Extracted information:
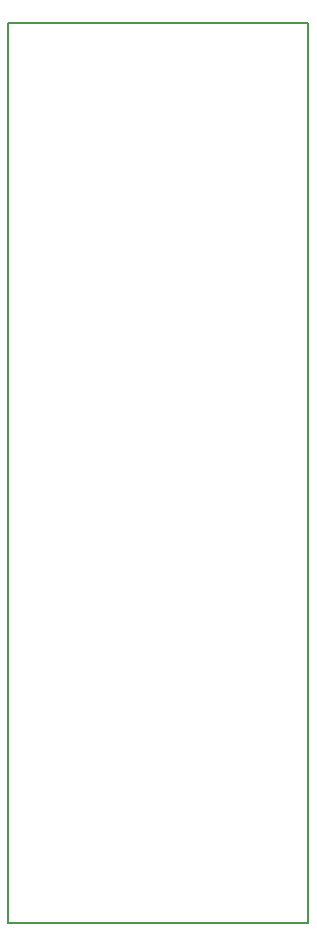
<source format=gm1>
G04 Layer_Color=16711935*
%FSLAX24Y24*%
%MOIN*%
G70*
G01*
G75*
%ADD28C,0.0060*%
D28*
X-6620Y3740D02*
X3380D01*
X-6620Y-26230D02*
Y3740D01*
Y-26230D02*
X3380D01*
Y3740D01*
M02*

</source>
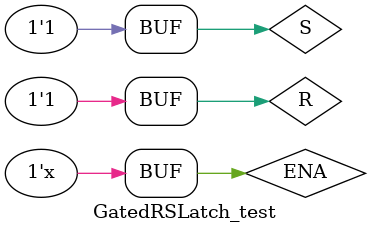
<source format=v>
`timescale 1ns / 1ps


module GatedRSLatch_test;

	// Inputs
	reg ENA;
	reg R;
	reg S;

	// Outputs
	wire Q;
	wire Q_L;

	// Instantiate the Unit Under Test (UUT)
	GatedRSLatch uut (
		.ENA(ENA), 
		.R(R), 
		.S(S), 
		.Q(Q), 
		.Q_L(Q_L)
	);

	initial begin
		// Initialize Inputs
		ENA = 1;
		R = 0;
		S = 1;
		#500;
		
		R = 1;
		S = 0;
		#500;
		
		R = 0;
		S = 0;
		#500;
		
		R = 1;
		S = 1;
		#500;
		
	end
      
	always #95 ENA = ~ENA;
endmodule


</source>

About this exercise: The string "source" may occur on several lines of the listing; state how many such lines there are, giving the number only.

Response area: 4